Terör örgütü, kaçakçıları da aynı şekilde takip ediyor. Sigaralar büyük kolilerle her biri 350 karton taşıyan katırların sırtına yükleniyor. 10-15 katırdan oluşan kaçakçı grupları, sınırın Irak bölümündeki geçitte terör örgütü PKK'ya da haraç veriyor.”
KATIR SIRTINDA, ZULADA VE GEMİDE
Emniyet Müdürlüğü yetkilileri de, geçen yıllarda çok tercih edilen bir yöntemin de, ihraç ve ithal malları taşıyan gemilerin özellikle Mersin, Hatay ve Adana'da kıyılarında, açık bir noktada bekletilerek, sigaraların balıkçı tekneleri vasıtasıyla kıyıya taşınması olduğunu belirttiler.

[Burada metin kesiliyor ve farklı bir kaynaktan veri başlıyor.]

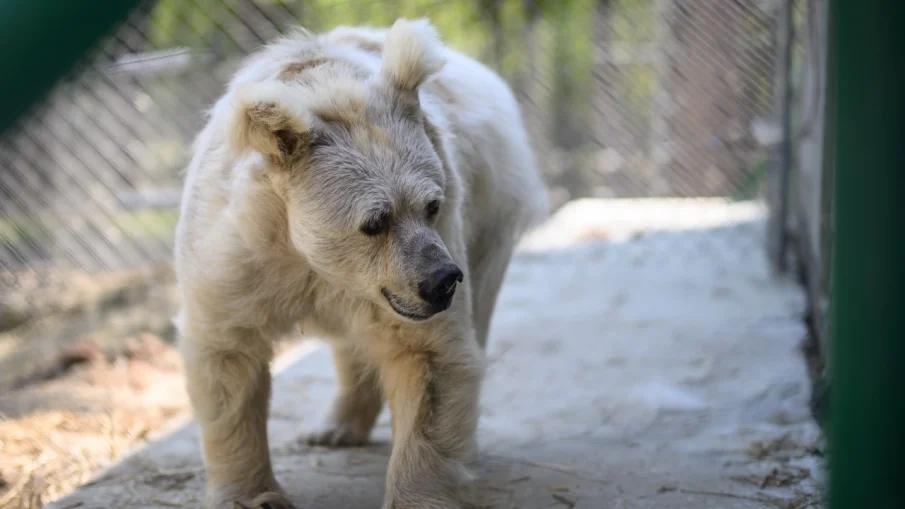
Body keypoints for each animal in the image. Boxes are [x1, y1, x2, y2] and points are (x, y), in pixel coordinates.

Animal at [174, 17, 548, 508]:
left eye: (431, 204)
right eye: (375, 221)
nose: (442, 281)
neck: (305, 257)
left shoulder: (438, 240)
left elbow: (430, 361)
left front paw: (413, 493)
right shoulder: (235, 259)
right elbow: (228, 358)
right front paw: (251, 494)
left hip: (490, 215)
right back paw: (332, 428)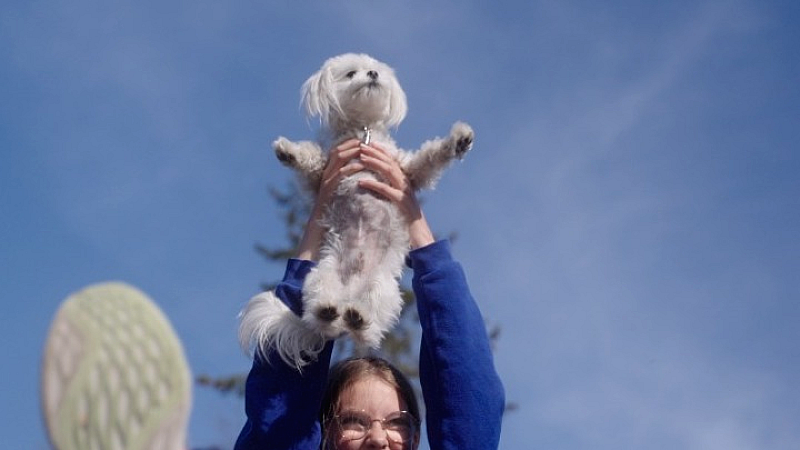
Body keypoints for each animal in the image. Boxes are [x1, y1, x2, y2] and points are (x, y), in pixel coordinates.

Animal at [238, 53, 476, 370]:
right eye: (351, 73)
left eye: (374, 70)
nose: (373, 74)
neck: (364, 132)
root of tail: (350, 294)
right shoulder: (322, 175)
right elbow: (310, 159)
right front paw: (288, 151)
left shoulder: (406, 171)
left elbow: (430, 156)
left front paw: (459, 140)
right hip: (320, 276)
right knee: (322, 317)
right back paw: (329, 311)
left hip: (384, 287)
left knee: (368, 329)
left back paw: (358, 318)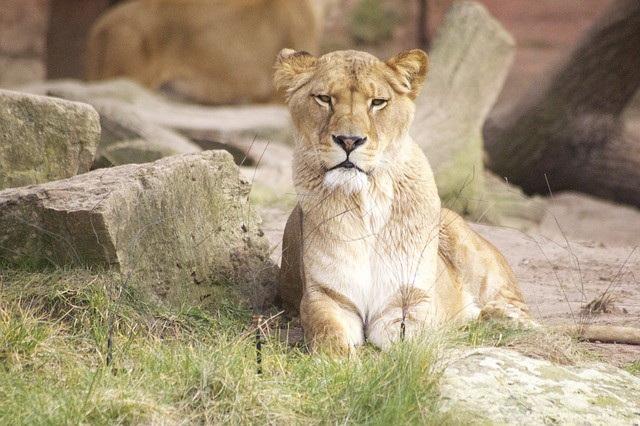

Yetkililer, Irak'ın kuzeyinde yer alan Dohuk ve Süleymaniye'nin sigaraların üretildiği merkezlerin başında geldiğini anlatırken, bunların Irak'a sevkıyat yapan araçlarla ve yasa dışı yöntemlerle Türkiye'ye sokulduğu raporlarda vurgulanıyor.
Raporlarda terör örgütü PKK'nın iki yöntemde de devreye girerek kamyoncuların “zula” diye tabir ettikleri yerlere gizleyerek getirdiği sigaralardan hem de katır sırtında taşınarak yapılan kaçakçılığı yöneterek, “sigaranın satış değerinin yüzde 10'unu haraç olarak aldığı” kaydediliyor.
Ayrıca kaçak yöntemlerle Türkiye'ye getirilen sigaraların, son dönemlerde yaygın olarak artık mahalle sakinlerince de bilinçsiz şekilde, ufak da olsa bir kazanç elde etme düşüncesiyle piyasaya sürüldüğü tespit edildi. Kaçakçılıkla mücadele kapsamında gerçekleştirilen operasyonlarda, aralarında emekliler ve ev kadınlarının da bulunduğu “sokak satıcısı” tabir edilen kişilerin, evlerinin pencerelerine bile koydukları, sadece birkaç sigara paketi bulunan tezgahlarda satış yaptıkları belirlendi.
DAVA SÜRECİ
Öte yandan, güvenlik güçlerinin yaptığı operasyonlarda ele geçirilen kaçak sigara satıcılarının cezalandırılması ise zaman zaman oldukça uzun bir sürece yayılıyor.
Söz gelimi geçen yıl 161 olayda 350 bin paket sigara ele geçirilirken 202 kişi hakkında işlem yapılan Adana'da, 8 Temmuz 2004 tarihinde 47 bin 500 paket kaçak sigarayla yakalanan bir kişi, 15 Şubat 2007 tarihinde yerel mahkeme tarafından 115 bin YTL'lik para cezasına çarptırılırken, itiraz edilmesi üzerine dosya henüz Yargıtay aşamasında bulunuyor.
Yüksek miktarlarda kaçak sigarayla yakalanan zanlılardan para cezasının alınması 4-5 yıl sürebiliyor.